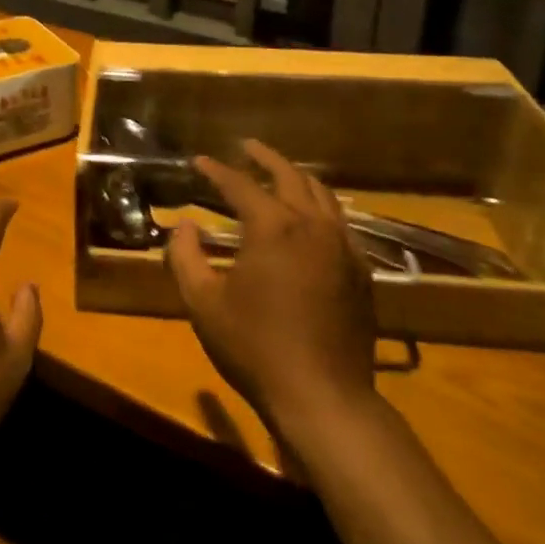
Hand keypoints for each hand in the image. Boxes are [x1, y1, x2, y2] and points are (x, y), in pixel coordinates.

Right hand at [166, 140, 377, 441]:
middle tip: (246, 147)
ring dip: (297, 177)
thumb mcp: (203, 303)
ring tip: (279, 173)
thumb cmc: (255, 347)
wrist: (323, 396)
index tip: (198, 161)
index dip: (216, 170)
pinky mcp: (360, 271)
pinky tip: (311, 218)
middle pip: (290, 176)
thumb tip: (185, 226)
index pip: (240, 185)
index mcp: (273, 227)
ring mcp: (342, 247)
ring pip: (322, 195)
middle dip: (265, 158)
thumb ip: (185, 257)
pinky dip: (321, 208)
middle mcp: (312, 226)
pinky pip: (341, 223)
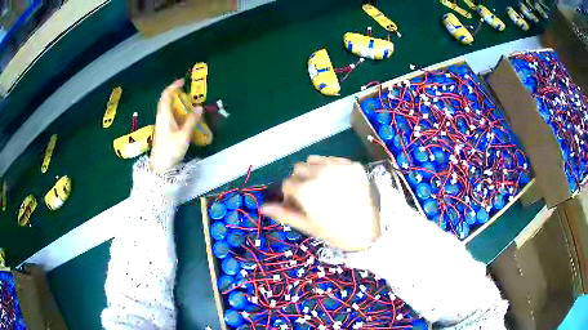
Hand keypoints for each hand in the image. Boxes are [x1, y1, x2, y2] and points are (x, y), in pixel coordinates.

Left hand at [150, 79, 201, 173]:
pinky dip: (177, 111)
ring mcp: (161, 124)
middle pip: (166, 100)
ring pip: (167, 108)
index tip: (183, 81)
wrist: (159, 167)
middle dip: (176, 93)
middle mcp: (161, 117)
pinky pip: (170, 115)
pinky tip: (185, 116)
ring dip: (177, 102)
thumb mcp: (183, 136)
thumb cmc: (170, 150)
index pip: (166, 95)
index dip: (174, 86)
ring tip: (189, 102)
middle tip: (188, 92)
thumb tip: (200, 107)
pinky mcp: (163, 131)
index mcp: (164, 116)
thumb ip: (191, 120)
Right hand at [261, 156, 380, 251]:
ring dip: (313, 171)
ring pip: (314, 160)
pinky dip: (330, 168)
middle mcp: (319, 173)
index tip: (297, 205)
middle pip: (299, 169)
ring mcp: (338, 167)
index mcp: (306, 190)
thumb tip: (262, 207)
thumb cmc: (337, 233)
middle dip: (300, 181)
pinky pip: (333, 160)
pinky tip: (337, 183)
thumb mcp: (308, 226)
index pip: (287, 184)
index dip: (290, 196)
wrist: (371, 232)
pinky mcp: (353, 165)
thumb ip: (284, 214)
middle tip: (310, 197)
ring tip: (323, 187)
....................
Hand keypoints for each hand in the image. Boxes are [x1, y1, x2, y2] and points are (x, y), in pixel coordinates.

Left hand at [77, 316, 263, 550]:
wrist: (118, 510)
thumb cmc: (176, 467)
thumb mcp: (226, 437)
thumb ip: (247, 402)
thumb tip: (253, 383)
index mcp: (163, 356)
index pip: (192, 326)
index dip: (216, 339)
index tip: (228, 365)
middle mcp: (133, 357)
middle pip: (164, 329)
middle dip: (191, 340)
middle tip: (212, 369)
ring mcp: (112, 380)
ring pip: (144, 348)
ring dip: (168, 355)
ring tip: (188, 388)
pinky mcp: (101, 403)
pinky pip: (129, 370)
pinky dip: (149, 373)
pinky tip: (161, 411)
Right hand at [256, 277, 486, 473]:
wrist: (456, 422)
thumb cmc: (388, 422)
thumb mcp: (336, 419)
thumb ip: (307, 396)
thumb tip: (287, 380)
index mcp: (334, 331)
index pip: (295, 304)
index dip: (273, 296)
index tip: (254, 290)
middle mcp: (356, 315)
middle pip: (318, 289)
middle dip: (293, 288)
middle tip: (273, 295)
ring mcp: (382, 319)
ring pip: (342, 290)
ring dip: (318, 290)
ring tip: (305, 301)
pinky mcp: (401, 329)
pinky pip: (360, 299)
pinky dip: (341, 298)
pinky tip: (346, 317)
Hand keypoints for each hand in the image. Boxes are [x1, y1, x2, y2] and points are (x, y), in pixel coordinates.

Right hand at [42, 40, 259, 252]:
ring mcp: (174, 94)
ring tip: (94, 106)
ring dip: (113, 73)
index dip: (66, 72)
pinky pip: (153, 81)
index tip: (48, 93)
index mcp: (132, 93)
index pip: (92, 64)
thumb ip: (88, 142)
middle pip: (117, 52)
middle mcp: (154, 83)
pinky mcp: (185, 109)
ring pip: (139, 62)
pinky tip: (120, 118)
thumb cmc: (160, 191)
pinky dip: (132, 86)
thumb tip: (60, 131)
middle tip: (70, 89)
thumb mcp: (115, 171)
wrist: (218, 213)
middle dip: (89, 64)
....................
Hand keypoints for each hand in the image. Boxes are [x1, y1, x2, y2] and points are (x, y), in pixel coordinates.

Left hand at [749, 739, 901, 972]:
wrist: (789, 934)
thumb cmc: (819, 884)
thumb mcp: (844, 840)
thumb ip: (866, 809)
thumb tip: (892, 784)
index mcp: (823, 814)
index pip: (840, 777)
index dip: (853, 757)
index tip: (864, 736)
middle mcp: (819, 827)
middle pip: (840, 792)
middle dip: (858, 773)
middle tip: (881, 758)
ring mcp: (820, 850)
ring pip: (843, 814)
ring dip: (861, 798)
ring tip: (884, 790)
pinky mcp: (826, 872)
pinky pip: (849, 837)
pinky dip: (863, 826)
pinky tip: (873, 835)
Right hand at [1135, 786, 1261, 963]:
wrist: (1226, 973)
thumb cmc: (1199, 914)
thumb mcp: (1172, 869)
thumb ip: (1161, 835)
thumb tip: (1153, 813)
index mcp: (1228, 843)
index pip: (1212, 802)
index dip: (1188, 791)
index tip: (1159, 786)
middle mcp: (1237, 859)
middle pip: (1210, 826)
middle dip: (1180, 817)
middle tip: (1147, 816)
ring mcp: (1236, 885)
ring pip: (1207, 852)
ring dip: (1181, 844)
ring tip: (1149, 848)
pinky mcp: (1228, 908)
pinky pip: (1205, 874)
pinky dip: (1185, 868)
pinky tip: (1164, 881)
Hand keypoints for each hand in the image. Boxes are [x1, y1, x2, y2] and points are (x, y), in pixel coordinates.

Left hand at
....................
▸ Work to complete: Each line in the listing above from the one containing "wrist: (456, 422)" through the one containing "middle dip: (293, 288)" should be repeated exactly, and no other line.

▸ Task answer:
wrist: (456, 422)
thumb cmc: (388, 422)
thumb mcp: (336, 419)
thumb ip: (307, 396)
thumb tip: (287, 380)
index mcp: (334, 331)
index pip: (295, 304)
index dip: (273, 296)
index tip: (254, 290)
middle mcp: (356, 315)
middle pip: (318, 289)
middle dip: (293, 288)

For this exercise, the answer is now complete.